# Request
Reproduce each entry below in full, exactly as it was given.

-=-=-=-=-

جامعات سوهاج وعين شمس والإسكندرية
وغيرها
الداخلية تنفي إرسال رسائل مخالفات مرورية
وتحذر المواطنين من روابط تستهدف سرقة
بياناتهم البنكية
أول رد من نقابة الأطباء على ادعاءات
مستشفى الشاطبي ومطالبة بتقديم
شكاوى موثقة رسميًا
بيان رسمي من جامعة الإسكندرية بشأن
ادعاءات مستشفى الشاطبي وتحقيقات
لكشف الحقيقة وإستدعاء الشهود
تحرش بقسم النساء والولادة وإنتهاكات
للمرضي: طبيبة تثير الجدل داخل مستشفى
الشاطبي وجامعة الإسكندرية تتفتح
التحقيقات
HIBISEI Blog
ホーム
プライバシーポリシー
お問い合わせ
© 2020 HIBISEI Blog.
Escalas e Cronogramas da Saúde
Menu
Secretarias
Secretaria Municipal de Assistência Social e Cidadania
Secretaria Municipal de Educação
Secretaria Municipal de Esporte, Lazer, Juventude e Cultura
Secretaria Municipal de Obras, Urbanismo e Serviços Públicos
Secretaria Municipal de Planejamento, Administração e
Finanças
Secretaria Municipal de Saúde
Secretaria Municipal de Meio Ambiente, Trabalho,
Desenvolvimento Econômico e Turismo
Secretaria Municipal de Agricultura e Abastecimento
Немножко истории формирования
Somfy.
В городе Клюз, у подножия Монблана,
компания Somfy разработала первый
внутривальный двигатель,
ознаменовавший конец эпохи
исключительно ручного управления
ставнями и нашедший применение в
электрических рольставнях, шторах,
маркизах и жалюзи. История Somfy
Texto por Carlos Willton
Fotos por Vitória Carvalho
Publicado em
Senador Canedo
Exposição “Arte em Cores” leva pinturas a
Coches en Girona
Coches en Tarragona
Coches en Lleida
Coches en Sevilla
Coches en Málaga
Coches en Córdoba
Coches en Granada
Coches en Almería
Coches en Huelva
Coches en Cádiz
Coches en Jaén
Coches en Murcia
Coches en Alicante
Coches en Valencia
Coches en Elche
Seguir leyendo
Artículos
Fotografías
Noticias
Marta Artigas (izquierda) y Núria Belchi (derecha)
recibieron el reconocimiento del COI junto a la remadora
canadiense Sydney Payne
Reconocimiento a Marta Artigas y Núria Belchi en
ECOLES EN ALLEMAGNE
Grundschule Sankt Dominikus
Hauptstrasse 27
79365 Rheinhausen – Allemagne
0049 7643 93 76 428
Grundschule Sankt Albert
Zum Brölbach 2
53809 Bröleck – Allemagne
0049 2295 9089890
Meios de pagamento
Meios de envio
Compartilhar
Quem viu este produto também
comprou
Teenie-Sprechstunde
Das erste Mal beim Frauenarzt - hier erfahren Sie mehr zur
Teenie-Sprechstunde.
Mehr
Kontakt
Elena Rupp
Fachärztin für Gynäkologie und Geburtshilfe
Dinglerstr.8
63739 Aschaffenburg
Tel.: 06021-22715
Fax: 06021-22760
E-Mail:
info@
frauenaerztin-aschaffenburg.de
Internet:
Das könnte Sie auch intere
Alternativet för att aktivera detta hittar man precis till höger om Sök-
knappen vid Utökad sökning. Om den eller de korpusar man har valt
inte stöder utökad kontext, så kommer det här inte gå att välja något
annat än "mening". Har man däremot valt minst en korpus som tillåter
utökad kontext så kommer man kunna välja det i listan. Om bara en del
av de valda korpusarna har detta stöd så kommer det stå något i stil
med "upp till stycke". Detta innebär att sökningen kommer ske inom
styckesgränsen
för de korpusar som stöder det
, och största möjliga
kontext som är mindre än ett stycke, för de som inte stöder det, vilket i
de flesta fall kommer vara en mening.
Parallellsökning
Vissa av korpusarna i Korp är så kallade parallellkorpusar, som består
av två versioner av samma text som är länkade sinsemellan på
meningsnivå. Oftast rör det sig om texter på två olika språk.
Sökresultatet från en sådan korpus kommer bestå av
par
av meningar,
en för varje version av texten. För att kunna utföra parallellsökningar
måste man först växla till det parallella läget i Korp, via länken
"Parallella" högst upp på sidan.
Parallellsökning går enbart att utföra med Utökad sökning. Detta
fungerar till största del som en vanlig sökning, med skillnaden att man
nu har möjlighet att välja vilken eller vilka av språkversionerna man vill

-=-=-=-=-

# Output
جامعات سوهاج وعين شمس والإسكندرية
وغيرها
الداخلية تنفي إرسال رسائل مخالفات مرورية
وتحذر المواطنين من روابط تستهدف سرقة
بياناتهم البنكية
أول رد من نقابة الأطباء على ادعاءات
مستشفى الشاطبي ومطالبة بتقديم
شكاوى موثقة رسميًا
بيان رسمي من جامعة الإسكندرية بشأن
ادعاءات مستشفى الشاطبي وتحقيقات
لكشف الحقيقة وإستدعاء الشهود
تحرش بقسم النساء والولادة وإنتهاكات
للمرضي: طبيبة تثير الجدل داخل مستشفى
الشاطبي وجامعة الإسكندرية تتفتح
التحقيقات
HIBISEI Blog
ホーム
プライバシーポリシー
お問い合わせ
© 2020 HIBISEI Blog.
Escalas e Cronogramas da Saúde
Menu
Secretarias
Secretaria Municipal de Assistência Social e Cidadania
Secretaria Municipal de Educação
Secretaria Municipal de Esporte, Lazer, Juventude e Cultura
Secretaria Municipal de Obras, Urbanismo e Serviços Públicos
Secretaria Municipal de Planejamento, Administração e
Finanças
Secretaria Municipal de Saúde
Secretaria Municipal de Meio Ambiente, Trabalho,
Desenvolvimento Econômico e Turismo
Secretaria Municipal de Agricultura e Abastecimento
Немножко истории формирования
Somfy.
В городе Клюз, у подножия Монблана,
компания Somfy разработала первый
внутривальный двигатель,
ознаменовавший конец эпохи
исключительно ручного управления
ставнями и нашедший применение в
электрических рольставнях, шторах,
маркизах и жалюзи. История Somfy
Texto por Carlos Willton
Fotos por Vitória Carvalho
Publicado em
Senador Canedo
Exposição “Arte em Cores” leva pinturas a
Coches en Girona
Coches en Tarragona
Coches en Lleida
Coches en Sevilla
Coches en Málaga
Coches en Córdoba
Coches en Granada
Coches en Almería
Coches en Huelva
Coches en Cádiz
Coches en Jaén
Coches en Murcia
Coches en Alicante
Coches en Valencia
Coches en Elche
Seguir leyendo
Artículos
Fotografías
Noticias
Marta Artigas (izquierda) y Núria Belchi (derecha)
recibieron el reconocimiento del COI junto a la remadora
canadiense Sydney Payne
Reconocimiento a Marta Artigas y Núria Belchi en
ECOLES EN ALLEMAGNE
Grundschule Sankt Dominikus
Hauptstrasse 27
79365 Rheinhausen – Allemagne
0049 7643 93 76 428
Grundschule Sankt Albert
Zum Brölbach 2
53809 Bröleck – Allemagne
0049 2295 9089890
Meios de pagamento
Meios de envio
Compartilhar
Quem viu este produto também
comprou
Teenie-Sprechstunde
Das erste Mal beim Frauenarzt - hier erfahren Sie mehr zur
Teenie-Sprechstunde.
Mehr
Kontakt
Elena Rupp
Fachärztin für Gynäkologie und Geburtshilfe
Dinglerstr.8
63739 Aschaffenburg
Tel.: 06021-22715
Fax: 06021-22760
E-Mail:
info@
frauenaerztin-aschaffenburg.de
Internet:
Das könnte Sie auch intere
Alternativet för att aktivera detta hittar man precis till höger om Sök-
knappen vid Utökad sökning. Om den eller de korpusar man har valt
inte stöder utökad kontext, så kommer det här inte gå att välja något
annat än "mening". Har man däremot valt minst en korpus som tillåter
utökad kontext så kommer man kunna välja det i listan. Om bara en del
av de valda korpusarna har detta stöd så kommer det stå något i stil
med "upp till stycke". Detta innebär att sökningen kommer ske inom
styckesgränsen
för de korpusar som stöder det
, och största möjliga
kontext som är mindre än ett stycke, för de som inte stöder det, vilket i
de flesta fall kommer vara en mening.
Parallellsökning
Vissa av korpusarna i Korp är så kallade parallellkorpusar, som består
av två versioner av samma text som är länkade sinsemellan på
meningsnivå. Oftast rör det sig om texter på två olika språk.
Sökresultatet från en sådan korpus kommer bestå av
par
av meningar,
en för varje version av texten. För att kunna utföra parallellsökningar
måste man först växla till det parallella läget i Korp, via länken
"Parallella" högst upp på sidan.
Parallellsökning går enbart att utföra med Utökad sökning. Detta
fungerar till största del som en vanlig sökning, med skillnaden att man
nu har möjlighet att välja vilken eller vilka av språkversionerna man vill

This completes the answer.